Tuesday, August 30, 2005

Verizon hurting Dycom

As I wrote yesterday, DY lowered numbers for next quarter due to expected lower volumes from VZ FTTH build. DY actually missed numbers on the EPS line also for last quarter, without the $3M accounting gain from some insurance cost amortizations which helped EPS by 4 cents I believe. Its always nice to have some "cookie-jar" accouting to play with during weak quarters.

DY suffers from being at the wrong place-literally. There is nothing wrong/slowing with VZ plans, its not slowing spending.
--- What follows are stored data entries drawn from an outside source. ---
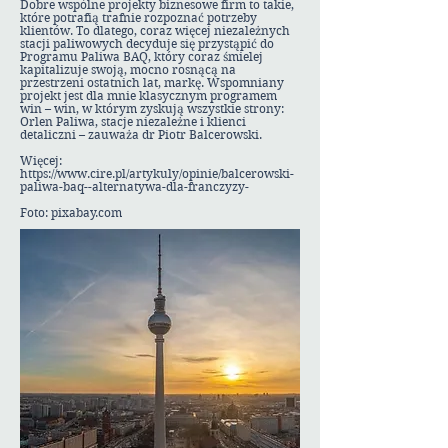
Dobre wspólne projekty biznesowe firm to takie,
które potrafią trafnie rozpoznać potrzeby
klientów. To dlatego, coraz więcej niezależnych
stacji paliwowych decyduje się przystąpić do
Programu Paliwa BAQ, który coraz śmielej
kapitalizuje swoją, mocno rosnącą na
przestrzeni ostatnich lat, markę. Wspomniany
projekt jest dla mnie klasycznym programem
win – win, w którym zyskują wszystkie strony:
Orlen Paliwa, stacje niezależne i klienci
detaliczni – zauważa dr Piotr Balcerowski.
Więcej:
https://www.cire.pl/artykuly/opinie/balcerowski-
paliwa-baq--alternatywa-dla-franczyzy-
Foto: pixabay.com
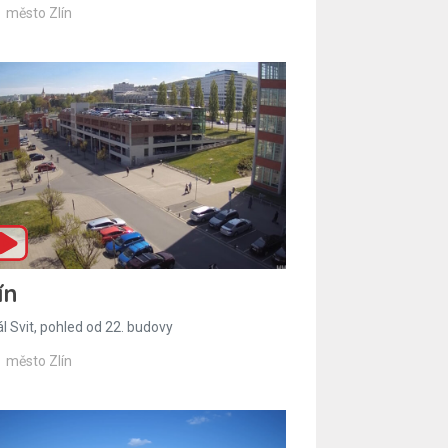
město Zlín
ín
l Svit, pohled od 22. budovy
město Zlín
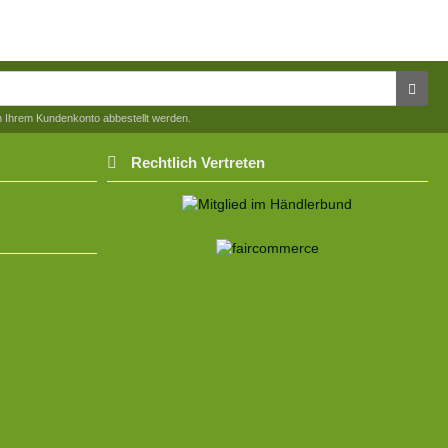
in Ihrem Kundenkonto abbestellt werden.
Rechtlich Vertreten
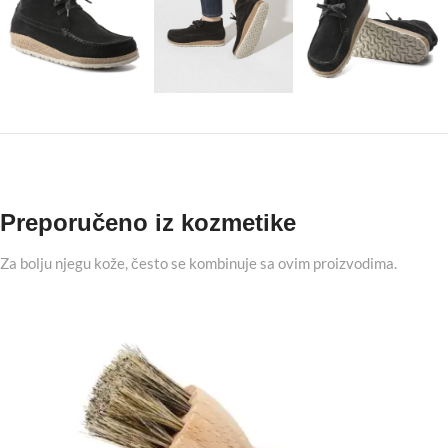
Preporučeno iz kozmetike
Za bolju njegu kože, često se kombinuje sa ovim proizvodima.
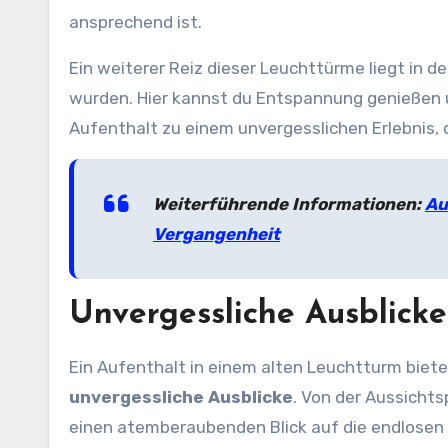
ansprechend ist.
Ein weiterer Reiz dieser Leuchttürme liegt in d
wurden. Hier kannst du Entspannung genießen un
Aufenthalt zu einem unvergesslichen Erlebnis, d
Weiterführende Informationen:
Au
Vergangenheit
Unvergessliche Ausblick
Ein Aufenthalt in einem alten Leuchtturm bietet
unvergessliche Ausblicke
. Von der Aussicht
einen atemberaubenden Blick auf die endlosen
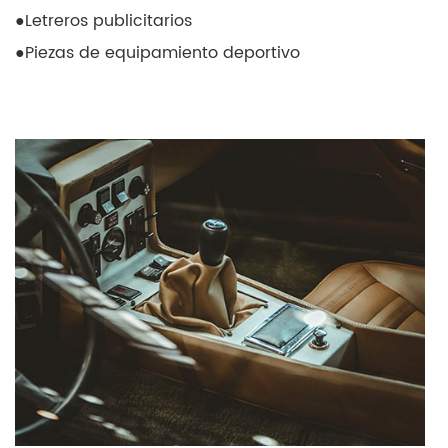
●
Letreros publicitarios
●
Piezas de equipamiento deportivo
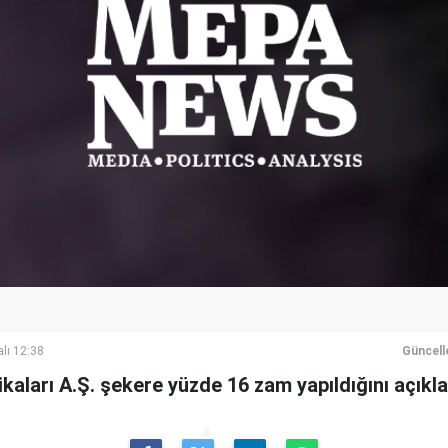
lı 12:38
Güncell
kaları A.Ş. şekere yüzde 16 zam yapıldığını açıkla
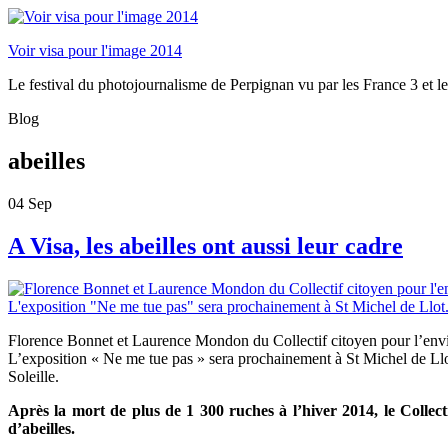
Voir visa pour l'image 2014
Le festival du photojournalisme de Perpignan vu par les France 3 et le
Blog
abeilles
04
Sep
A Visa, les abeilles ont aussi leur cadre
Florence Bonnet et Laurence Mondon du Collectif citoyen pour l’env
L’exposition « Ne me tue pas » sera prochainement à St Michel de Ll
Soleille.
Après la mort de plus de 1 300 ruches à l’hiver 2014, le Collect
d’abeilles
.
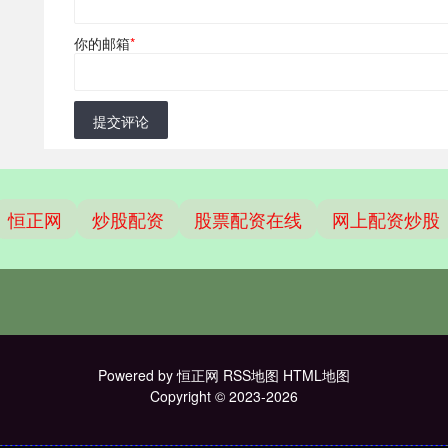
你的邮箱
*
提交评论
恒正网
炒股配资
股票配资在线
网上配资炒股
Powered by
恒正网
RSS地图
HTML地图
Copyright
© 2023-2026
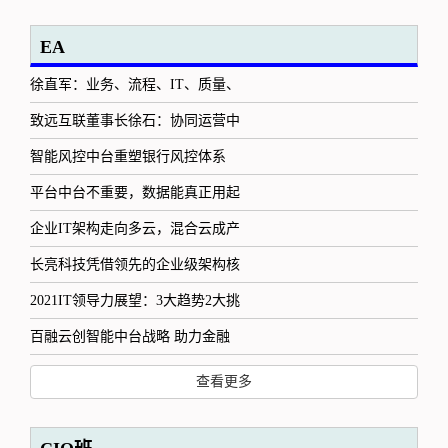
EA
徐直军：业务、流程、IT、质量、
致远互联董事长徐石：协同运营中
智能风控中台重塑银行风控体系
平台中台不重要，数据能真正用起
企业IT架构走向多云，混合云成产
长亮科技凭借领先的企业级架构核
2021IT领导力展望：3大趋势2大挑
百融云创智能中台战略 助力金融
查看更多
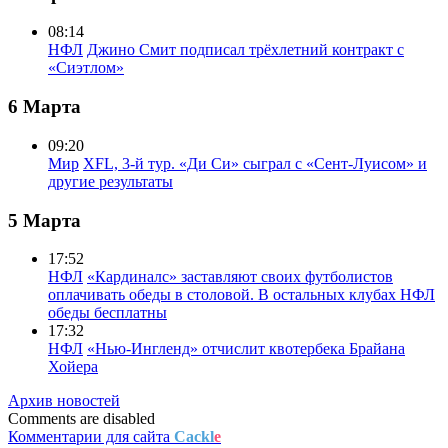
08:14
НФЛ
Джино Смит подписал трёхлетний контракт с
«Сиэтлом»
6 Марта
09:20
Мир
XFL, 3-й тур. «Ди Си» сыграл с «Сент-Луисом» и
другие результаты
5 Марта
17:52
НФЛ
«Кардиналс» заставляют своих футболистов
оплачивать обеды в столовой. В остальных клубах НФЛ
обеды бесплатны
17:32
НФЛ
«Нью-Ингленд» отчислит квотербека Брайана
Хойера
Архив новостей
Comments are disabled
Комментарии для сайта
Cackl
e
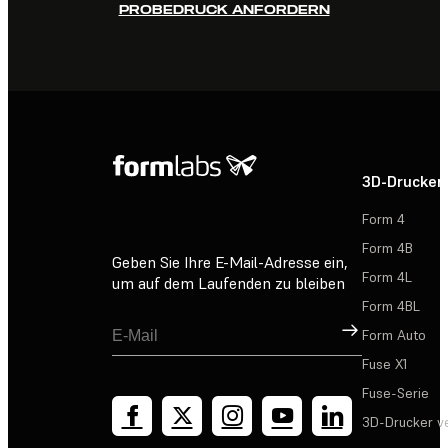
PROBEDRUCK ANFORDERN
3D-Drucker
Form 4
Form 4B
Geben Sie Ihre E-Mail-Adresse ein,
Form 4L
um auf dem Laufenden zu bleiben
Form 4BL
Registrieren
Form Auto
Fuse X1
Fuse-Serie
3D-Drucker v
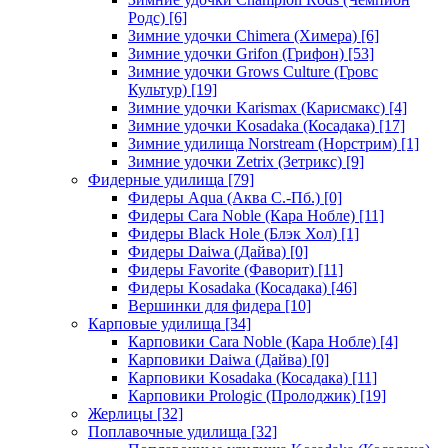
Родс)
[6]
Зимние удочки Chimera (Химера)
[6]
Зимние удочки Grifon (Грифон)
[53]
Зимние удочки Grows Culture (Гровс
Культур)
[19]
Зимние удочки Karismax (Карисмакс)
[4]
Зимние удочки Kosadaka (Косадака)
[17]
Зимние удилища Norstream (Норстрим)
[1]
Зимние удочки Zetrix (Зетрикс)
[9]
Фидерные удилища
[79]
Фидеры Aqua (Аква С.-Пб.)
[0]
Фидеры Cara Noble (Кара Нобле)
[11]
Фидеры Black Hole (Блэк Хол)
[1]
Фидеры Daiwa (Дайва)
[0]
Фидеры Favorite (Фаворит)
[11]
Фидеры Kosadaka (Косадака)
[46]
Вершинки для фидера
[10]
Карповые удилища
[34]
Карповики Cara Noble (Кара Нобле)
[4]
Карповики Daiwa (Дайва)
[0]
Карповики Kosadaka (Косадака)
[11]
Карповики Prologic (Пролоджик)
[19]
Жерлицы
[32]
Поплавочные удилища
[32]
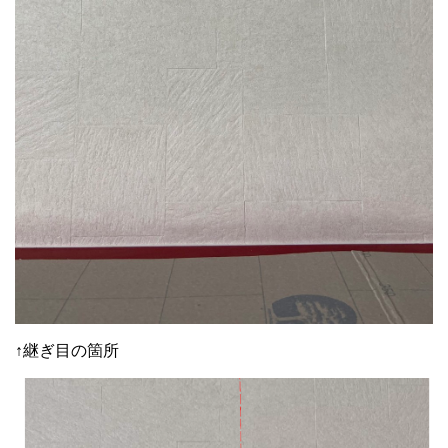
↑継ぎ目の箇所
But being a 28% customer VZ has consequences for DY. When VZ shifts its build plans from one state/municipality to another it might not always be beneficial for DY. DY gained earlier in the rollout as VZ started its FTTH build out in areas where DY was the contractor, also DY benefitted earlier in the rollout since it basically does more of the fiber-laying part of the build and does not really have much work when it comes to doing network engineering (splicing fiber, etc.). So as the buildout evolves and moves into other states and also into higher-level work, DY suffers. On the other hand, BLS is actually accelerating its buildouts with DY which help offset some of the losses from VZ.

As I indicated earlier, gross margins are declining because volume of work from VZ declined very quickly and with lower revenues the overhead absorption hurts gross margins. Do not expect margins to tick up anytime soon. Pricing seems like it was not the culprit this time.

It's never a positive sign when backlog declines sequentially and its especially bad when revenues declined also. Backlog declined from $1.137B from $1.236B from Q3, with $551M to be completed in next 12 months.

DY commented that telcos remain commited to driving fiber deeper into their plants. Which is overall positive for telco food chain, just not as good for DY anymore.